* ACTIVITY *
Reproduce, exactly and in full, only the lines below from the one containing "ring mcp: (891, 745)" through the one containing "thumb cmc: (1117, 573)".

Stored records

-- Opening Marker --

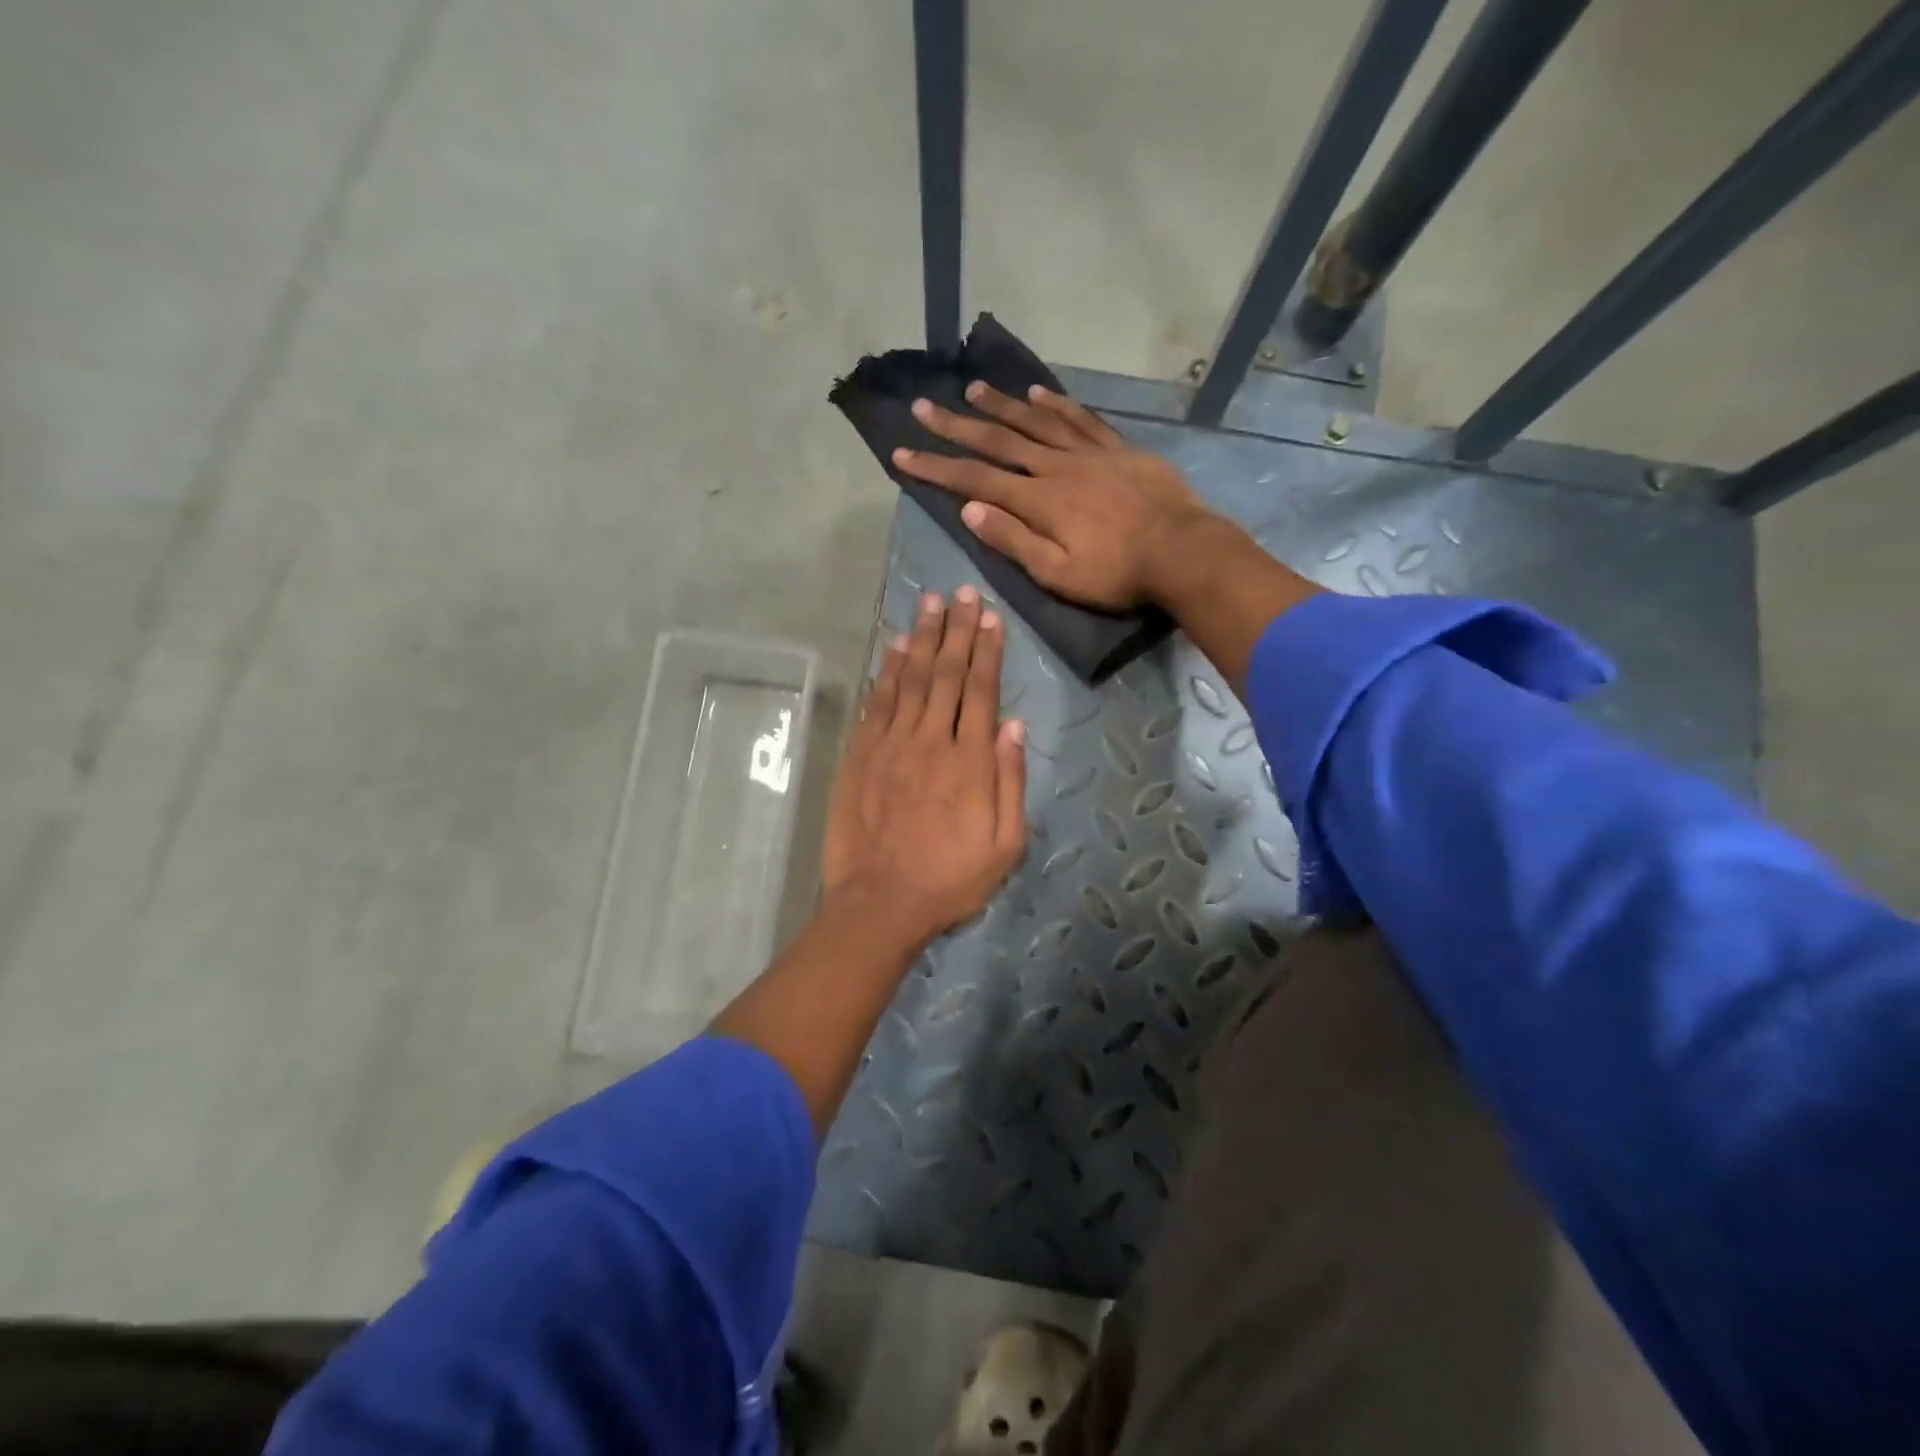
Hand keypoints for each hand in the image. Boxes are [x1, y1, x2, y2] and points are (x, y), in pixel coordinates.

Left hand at [822, 586, 1027, 943]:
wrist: (881, 902)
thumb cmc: (950, 879)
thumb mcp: (1005, 844)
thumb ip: (1010, 781)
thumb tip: (1013, 725)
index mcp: (970, 761)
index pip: (981, 691)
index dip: (987, 651)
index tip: (991, 617)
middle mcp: (931, 741)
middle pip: (947, 674)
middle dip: (957, 630)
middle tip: (962, 594)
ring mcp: (891, 745)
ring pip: (910, 679)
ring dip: (922, 638)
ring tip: (931, 603)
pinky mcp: (861, 755)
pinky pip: (877, 703)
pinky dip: (886, 672)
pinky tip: (894, 647)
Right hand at [891, 383, 1212, 609]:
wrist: (1183, 551)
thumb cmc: (1117, 573)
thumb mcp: (1057, 573)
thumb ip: (1013, 540)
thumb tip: (970, 509)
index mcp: (1038, 501)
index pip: (974, 480)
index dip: (936, 467)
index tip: (902, 453)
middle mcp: (1056, 467)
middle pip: (999, 442)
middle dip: (957, 425)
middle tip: (924, 406)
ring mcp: (1089, 453)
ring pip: (1037, 421)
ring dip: (1002, 405)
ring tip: (972, 388)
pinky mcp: (1118, 449)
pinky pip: (1081, 419)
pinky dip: (1055, 403)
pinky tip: (1038, 392)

-- Closing Marker --

* WORKED SOLUTION *
ring mcp: (891, 745)
ring pip: (910, 679)
ring dip: (922, 638)
ring tip: (931, 603)
pinky mcp: (861, 755)
pinky pip: (877, 703)
pinky dip: (886, 672)
pinky tip: (894, 647)
Right hand at [891, 383, 1212, 609]:
wrist: (1183, 551)
thumb cmc: (1117, 573)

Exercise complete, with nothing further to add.